## [INSTRUÇÕES DE TRABALHO]
• A. Edite a parte da entrevista com Negri que começa em "Para Negri, que" e segue até "ampla que isso.", trocando "Brigadas Vermelhas" por "Brigate Rosse".
• B. Reescreva de forma mais curta o parágrafo da entrevista com Negri que começa com "Toni Negri - Este foi evidentemente", sem perder os fatos principais.

─── TRECHO SELECIONADO

Em entrevista à Folha, ele define
como "golpe de Estado" a decisão
de ir à guerra mesmo sem o aval
da ONU. "O Iraque é um pretexto
para confrontar a Europa", afirma Negri, 70, em entrevista por
telefone de sua casa, em Roma.
Sua teoria foi exposta no livro
"Império", escrito em parceira
com Michael Hardt. A obra se tornou uma espécie de "bíblia" para
contestar a ordem mundial.
Para Negri, que foi ligado ao
grupo terrorista Brigadas Vermelhas nos anos 70, a idéia de império abarca, evidentemente, os
EUA, mas é mais ampla que isso.
"O conceito de império se caracteriza principalmente pela falta
de fronteiras", diz
no livro. Daí seu
estranhamento
pela posição americana, como explica a seguir.
Folha - Em "Império", o sr. diz que
a legitimação da
ordem imperial
não se baseia apenas na força militar, mas também
na produção de
normas jurídicas
internacionais duradouras. Com o
que ocorreu na
ONU, o que será
dessa legitimação?
Toni Negri - Este foi evidentemente um golpe de Estado contra
as outras forças que fazem parte,
de forma multilateral, deste império. O poder monárquico dos
EUA se opôs às posições dos outros países do mundo.
Folha - Seu livro é de 2000, e creio
que o sr. já fez reflexões sobre como os atentados terroristas, a doutrina Bush e esta guerra no Iraque
se encaixam em sua teoria. Como
seria essa continuação?
Negri - O problema fundamental hoje é considerar que a guerra,
como está estabelecida pela potência americana, não só não é legítima, mas também não é suficiente para erguer uma ordem
mundial.
Os EUA não podem pagar a
guerra. Não há consenso internacional para ela. Os EUA estão se
movendo fora da legitimidade
imperial. E, com toda a probabilidade, movem-se também fora de
sua Constituição.

──────
─── INFORMAÇÕES FORNECIDAS

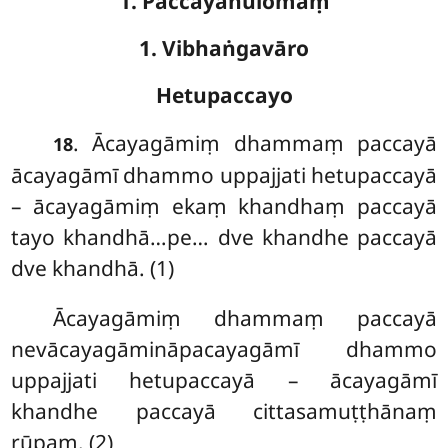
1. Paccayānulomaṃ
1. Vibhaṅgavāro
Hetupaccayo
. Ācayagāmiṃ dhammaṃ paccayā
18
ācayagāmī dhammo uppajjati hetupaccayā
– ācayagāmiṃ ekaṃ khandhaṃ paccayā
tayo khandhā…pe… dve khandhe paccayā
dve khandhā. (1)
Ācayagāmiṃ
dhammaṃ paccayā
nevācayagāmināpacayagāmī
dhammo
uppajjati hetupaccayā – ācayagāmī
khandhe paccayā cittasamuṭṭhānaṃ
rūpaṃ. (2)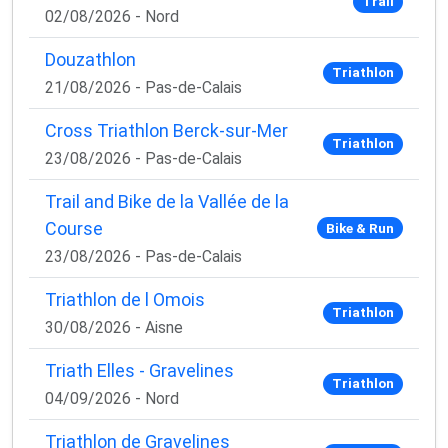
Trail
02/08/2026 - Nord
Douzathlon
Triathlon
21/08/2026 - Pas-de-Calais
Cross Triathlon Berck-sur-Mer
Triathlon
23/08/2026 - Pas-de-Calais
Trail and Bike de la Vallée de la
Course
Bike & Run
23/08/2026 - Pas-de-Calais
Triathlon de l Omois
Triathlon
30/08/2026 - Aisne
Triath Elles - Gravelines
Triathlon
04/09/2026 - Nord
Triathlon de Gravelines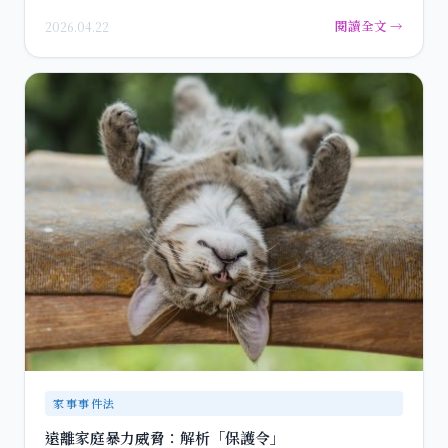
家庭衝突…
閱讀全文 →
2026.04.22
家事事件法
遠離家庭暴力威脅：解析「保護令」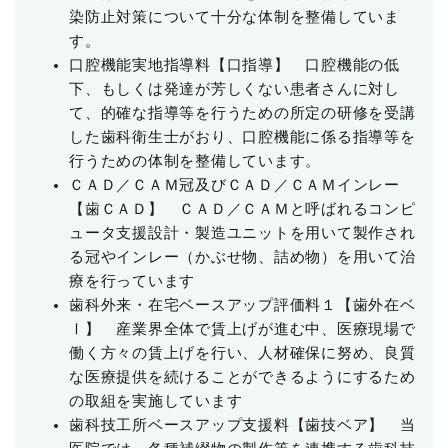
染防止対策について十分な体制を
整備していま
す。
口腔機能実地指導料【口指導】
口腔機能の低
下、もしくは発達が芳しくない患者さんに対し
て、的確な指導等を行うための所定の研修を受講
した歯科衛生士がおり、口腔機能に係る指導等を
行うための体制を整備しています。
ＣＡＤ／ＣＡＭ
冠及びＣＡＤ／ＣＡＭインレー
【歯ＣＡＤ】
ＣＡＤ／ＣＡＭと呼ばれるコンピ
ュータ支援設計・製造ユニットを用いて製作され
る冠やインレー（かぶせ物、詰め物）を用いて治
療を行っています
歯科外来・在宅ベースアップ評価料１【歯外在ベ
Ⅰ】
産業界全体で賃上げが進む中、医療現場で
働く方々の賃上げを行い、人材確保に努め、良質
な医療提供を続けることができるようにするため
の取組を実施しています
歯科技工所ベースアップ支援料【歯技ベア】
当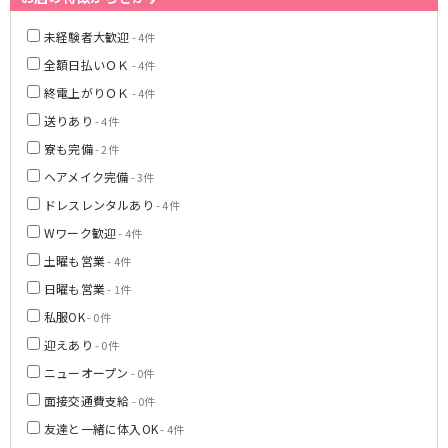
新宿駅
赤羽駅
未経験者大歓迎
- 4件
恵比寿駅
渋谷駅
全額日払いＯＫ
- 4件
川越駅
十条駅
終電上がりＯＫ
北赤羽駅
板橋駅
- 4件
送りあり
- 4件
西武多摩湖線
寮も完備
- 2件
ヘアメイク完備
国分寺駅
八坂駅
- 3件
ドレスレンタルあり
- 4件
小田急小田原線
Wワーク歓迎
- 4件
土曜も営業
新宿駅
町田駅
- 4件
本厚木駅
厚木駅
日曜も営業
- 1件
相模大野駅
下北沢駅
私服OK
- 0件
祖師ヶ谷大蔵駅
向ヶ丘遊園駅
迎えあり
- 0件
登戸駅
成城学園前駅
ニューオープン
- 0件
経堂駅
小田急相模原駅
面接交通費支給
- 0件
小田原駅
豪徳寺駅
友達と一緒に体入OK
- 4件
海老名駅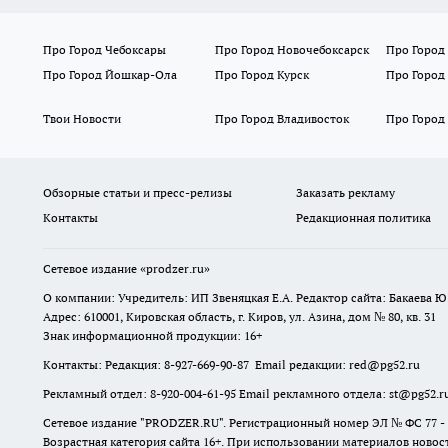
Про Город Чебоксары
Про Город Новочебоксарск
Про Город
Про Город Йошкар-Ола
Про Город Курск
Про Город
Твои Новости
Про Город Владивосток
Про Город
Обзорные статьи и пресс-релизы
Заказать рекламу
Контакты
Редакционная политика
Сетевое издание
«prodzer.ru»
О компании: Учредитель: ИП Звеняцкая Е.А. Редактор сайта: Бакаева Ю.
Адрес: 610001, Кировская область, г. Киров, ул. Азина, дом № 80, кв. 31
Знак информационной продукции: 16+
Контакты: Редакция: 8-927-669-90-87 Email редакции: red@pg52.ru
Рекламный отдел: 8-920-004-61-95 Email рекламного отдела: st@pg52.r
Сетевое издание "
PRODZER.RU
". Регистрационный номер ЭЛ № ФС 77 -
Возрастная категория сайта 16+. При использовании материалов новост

──────

## [RESULTADOS]
• A.
Para Negri, que foi ligado ao
grupo terrorista Brigate Rosse nos anos 70, a idéia de império abarca, evidentemente, os
EUA, mas é mais ampla que isso.

• B. Negri afirma que houve um golpe de Estado contra as demais forças que integram o império de forma multilateral. Segundo ele, o poder monárquico dos EUA se opôs às posições dos outros países do mundo.